From 1980 until 2023, statewide annual temperatures in Colorado warmed 2.2 degrees Fahrenheit, a phenomenon of climate change that is likely to exacerbate existing issues in the area such as drought, according to a climatologist.

“The phrase that sometimes gets used now is hot drought, in that the air is warmer,” Russ Schumacher, an atmospheric science professor at Colorado State University, said. “You get these more frequent summer heat waves. That increases the atmosphere’s thirst for water, so to speak. It means that the air is going to want to pull more water out of soil or crops or forests or reservoirs or whatever it might be. So, the increasing temperature is putting more stress on water resources across the board.”

A 2024 report, co-authored by Schumacher, states that northwest Colorado summer precipitation has dropped 20% since the 1951 to 2000 period. Meanwhile, spring precipitation in the southwest area of the state has declined 22% since the same time frame.

The study’s authors also found that the snow water equivalent during the 21st century has been 3% to 23% lower across the state’s major river basins than the 1951 to 2000 average. They project that future warming temperatures will further shrink spring snowpack, forecasting reductions of snow water equivalent by -5% to -30% for 2050 compared to 1971 to 2000. Additionally, the researchers concluded yearly streamflow in Colorado’s major river basins has been 3% to 19% lower since 2000 when compared to the 1951 to 2000 average.

“The mountain snowpack is hugely important in Colorado,” Schumacher said. “The snow that builds up in the winter is the water that serves people in all directions…”

Although 2023 was the warmest year globally, the western region of the U.S. was an exception. Colorado experienced heavy snowfall the last two winters, which helped keep the temperatures down, per Schumacher. Last year ranked only as the 29th warmest year statewide for Colorado with 2012 securing the top spot of warmest year on record, the climatologist noted. He added seven of the nine warmest years in Colorado have occurred since 2012.
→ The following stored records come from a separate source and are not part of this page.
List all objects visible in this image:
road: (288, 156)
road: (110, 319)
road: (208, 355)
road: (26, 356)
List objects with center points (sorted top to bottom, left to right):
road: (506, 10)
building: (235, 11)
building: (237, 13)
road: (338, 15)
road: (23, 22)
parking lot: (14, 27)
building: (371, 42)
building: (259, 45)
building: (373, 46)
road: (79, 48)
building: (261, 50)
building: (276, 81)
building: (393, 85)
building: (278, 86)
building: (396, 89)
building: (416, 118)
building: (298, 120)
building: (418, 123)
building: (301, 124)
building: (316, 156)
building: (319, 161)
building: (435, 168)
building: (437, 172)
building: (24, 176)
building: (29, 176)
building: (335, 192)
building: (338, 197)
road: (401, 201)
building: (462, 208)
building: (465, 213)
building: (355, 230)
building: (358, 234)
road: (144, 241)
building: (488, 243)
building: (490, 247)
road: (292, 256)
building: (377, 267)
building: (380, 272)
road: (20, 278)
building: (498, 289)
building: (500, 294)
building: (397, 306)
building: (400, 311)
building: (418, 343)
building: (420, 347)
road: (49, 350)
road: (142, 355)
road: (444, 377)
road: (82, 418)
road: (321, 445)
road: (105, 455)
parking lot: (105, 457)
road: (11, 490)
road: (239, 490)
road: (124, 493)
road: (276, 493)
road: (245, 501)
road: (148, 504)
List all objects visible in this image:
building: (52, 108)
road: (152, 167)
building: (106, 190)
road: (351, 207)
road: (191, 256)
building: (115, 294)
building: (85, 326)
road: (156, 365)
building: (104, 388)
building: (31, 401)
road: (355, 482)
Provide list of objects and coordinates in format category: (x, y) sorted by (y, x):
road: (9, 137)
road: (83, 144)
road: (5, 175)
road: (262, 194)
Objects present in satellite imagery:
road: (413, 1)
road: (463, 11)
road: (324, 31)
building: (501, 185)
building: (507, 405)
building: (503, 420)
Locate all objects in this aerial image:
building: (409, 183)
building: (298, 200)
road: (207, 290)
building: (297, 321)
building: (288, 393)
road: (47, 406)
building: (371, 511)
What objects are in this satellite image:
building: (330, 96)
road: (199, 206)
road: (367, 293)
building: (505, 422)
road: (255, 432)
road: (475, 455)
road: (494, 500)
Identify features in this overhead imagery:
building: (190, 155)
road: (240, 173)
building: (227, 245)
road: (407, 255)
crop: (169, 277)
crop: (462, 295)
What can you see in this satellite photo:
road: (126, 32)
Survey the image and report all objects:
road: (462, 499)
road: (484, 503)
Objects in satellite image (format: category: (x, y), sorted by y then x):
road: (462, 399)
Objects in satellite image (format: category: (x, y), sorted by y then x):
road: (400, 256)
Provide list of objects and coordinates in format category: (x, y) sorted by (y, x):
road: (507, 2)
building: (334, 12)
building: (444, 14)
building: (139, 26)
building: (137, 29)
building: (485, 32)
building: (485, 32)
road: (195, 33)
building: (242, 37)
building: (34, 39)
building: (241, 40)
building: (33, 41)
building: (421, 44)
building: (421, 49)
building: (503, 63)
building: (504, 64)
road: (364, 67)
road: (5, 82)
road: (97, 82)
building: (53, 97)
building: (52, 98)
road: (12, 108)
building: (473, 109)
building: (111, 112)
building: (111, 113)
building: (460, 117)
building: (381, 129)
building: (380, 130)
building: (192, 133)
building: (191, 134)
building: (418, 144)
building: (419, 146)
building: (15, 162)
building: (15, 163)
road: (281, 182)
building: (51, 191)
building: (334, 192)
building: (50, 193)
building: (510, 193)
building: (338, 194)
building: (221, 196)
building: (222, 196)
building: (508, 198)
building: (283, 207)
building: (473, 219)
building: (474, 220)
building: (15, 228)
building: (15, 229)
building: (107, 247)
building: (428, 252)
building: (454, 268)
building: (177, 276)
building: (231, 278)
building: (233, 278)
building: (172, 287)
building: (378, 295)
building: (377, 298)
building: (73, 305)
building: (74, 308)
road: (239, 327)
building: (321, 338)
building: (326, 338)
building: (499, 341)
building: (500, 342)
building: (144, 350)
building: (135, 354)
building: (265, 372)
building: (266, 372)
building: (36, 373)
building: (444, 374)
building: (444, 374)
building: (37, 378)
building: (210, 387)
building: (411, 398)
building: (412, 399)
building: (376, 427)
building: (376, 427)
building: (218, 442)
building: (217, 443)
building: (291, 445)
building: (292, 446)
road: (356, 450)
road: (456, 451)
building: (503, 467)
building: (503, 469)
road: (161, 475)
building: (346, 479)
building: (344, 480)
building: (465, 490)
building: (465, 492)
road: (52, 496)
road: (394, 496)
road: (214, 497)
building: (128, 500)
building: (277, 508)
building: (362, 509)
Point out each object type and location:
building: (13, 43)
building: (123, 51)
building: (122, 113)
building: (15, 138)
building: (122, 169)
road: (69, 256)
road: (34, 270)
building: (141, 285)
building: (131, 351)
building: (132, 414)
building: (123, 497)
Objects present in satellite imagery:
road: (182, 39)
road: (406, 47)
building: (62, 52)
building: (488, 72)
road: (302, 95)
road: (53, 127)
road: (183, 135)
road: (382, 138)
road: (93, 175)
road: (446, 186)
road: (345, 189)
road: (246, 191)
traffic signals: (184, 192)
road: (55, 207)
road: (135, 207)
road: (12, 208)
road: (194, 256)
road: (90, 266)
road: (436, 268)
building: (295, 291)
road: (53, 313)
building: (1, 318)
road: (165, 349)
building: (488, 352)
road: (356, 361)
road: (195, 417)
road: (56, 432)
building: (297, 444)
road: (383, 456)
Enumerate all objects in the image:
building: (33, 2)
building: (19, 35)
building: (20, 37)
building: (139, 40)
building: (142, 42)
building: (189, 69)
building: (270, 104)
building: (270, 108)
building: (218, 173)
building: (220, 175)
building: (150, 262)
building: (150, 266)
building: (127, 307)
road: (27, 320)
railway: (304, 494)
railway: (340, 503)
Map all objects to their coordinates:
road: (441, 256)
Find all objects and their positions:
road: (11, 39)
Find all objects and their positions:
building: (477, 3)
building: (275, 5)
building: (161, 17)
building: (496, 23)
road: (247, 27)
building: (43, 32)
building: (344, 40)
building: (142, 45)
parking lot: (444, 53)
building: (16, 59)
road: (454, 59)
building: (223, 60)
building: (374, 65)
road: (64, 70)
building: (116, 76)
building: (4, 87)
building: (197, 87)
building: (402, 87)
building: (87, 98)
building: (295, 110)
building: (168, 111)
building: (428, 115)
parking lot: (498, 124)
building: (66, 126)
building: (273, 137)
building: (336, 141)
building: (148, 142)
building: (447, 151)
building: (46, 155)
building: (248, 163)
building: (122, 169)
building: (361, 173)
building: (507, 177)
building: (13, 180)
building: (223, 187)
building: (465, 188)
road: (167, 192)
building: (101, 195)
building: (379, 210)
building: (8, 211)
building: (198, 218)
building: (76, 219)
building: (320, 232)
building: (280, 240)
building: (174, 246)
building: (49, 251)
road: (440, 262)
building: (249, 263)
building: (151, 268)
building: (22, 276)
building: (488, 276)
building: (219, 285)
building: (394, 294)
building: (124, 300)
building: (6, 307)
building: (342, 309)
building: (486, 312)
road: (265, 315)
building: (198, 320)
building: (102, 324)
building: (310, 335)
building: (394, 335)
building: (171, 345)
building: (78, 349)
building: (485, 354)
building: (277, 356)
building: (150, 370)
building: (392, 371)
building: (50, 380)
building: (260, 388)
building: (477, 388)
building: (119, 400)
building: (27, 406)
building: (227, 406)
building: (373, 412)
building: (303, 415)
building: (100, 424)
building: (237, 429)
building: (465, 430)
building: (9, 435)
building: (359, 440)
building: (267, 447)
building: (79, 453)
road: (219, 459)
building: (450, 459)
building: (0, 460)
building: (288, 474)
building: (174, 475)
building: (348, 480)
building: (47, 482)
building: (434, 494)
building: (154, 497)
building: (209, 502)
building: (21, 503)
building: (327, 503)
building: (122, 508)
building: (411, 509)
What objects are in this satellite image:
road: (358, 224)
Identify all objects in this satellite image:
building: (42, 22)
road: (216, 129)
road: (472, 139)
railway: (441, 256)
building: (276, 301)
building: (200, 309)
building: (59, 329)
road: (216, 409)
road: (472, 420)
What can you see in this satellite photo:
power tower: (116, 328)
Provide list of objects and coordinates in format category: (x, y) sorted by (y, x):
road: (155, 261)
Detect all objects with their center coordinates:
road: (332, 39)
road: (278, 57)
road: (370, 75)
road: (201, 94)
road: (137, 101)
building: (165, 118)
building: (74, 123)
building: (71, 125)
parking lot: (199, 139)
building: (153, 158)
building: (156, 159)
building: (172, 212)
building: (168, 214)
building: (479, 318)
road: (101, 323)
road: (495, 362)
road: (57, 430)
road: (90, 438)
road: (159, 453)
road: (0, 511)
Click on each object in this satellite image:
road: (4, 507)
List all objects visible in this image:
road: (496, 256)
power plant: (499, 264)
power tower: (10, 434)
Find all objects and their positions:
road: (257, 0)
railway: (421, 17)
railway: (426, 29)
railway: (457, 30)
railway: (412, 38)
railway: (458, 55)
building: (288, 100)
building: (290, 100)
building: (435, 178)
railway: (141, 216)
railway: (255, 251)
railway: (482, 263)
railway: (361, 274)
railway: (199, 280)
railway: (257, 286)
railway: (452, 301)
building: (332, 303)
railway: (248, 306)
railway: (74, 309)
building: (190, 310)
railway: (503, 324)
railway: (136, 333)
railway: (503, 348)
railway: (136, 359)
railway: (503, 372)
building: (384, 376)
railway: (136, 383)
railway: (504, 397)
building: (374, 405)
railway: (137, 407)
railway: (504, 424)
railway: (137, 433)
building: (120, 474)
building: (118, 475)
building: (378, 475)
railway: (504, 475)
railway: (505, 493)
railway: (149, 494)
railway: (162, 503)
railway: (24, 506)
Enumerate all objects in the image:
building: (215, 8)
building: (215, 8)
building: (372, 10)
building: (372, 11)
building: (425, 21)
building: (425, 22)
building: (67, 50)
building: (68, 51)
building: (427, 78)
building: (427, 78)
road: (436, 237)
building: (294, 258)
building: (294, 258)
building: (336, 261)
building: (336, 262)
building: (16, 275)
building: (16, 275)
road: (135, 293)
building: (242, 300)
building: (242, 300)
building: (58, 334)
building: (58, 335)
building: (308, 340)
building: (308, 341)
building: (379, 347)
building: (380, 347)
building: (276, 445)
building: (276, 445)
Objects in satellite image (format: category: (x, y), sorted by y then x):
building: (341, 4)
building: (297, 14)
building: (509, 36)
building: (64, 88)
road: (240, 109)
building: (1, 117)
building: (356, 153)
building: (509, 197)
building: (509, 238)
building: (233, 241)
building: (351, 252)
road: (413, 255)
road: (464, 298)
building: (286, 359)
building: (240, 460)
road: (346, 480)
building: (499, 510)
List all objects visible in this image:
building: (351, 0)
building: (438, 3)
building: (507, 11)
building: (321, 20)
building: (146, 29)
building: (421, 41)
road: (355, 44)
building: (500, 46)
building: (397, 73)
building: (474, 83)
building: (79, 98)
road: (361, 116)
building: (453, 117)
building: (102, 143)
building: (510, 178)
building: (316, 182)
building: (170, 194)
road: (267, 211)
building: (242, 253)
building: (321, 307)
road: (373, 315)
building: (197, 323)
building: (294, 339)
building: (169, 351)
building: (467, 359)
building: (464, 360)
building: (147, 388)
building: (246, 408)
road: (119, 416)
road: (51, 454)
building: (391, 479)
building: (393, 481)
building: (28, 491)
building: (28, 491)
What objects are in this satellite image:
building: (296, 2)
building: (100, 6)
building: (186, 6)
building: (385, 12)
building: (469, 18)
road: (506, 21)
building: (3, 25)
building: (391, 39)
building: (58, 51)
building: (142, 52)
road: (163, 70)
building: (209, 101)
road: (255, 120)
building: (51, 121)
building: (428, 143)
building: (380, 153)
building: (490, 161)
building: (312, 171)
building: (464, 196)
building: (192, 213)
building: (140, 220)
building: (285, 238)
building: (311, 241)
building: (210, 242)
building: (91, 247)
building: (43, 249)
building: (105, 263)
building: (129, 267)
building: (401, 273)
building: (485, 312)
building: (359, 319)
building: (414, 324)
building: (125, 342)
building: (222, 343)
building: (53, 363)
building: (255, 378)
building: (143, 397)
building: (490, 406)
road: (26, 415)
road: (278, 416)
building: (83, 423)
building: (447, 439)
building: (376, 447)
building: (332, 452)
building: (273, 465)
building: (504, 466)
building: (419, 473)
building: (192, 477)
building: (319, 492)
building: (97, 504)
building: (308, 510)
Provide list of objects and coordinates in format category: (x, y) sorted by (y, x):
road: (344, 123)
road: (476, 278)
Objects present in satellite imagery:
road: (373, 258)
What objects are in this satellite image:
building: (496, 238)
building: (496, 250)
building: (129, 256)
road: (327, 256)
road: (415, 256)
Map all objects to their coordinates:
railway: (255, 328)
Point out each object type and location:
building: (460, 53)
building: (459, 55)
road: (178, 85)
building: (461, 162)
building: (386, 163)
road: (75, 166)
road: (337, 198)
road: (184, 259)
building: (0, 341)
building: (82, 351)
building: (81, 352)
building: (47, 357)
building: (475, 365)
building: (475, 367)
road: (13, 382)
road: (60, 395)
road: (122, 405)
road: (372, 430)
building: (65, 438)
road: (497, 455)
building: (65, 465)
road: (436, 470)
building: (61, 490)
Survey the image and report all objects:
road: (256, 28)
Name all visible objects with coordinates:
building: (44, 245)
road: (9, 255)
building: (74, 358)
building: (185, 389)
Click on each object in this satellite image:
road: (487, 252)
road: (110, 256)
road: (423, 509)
“We have some of the most interesting and highly variable weather of anywhere in the country here in Colorado, and that’s a natural part of our climate, but as the climate warms, we are probably going to see even more variations,” Schumacher said. “The threats that we already have there, especially on the dry side of the equation — droughts, wildfire, things like that — are likely to be amplified or become more frequent or more intense.”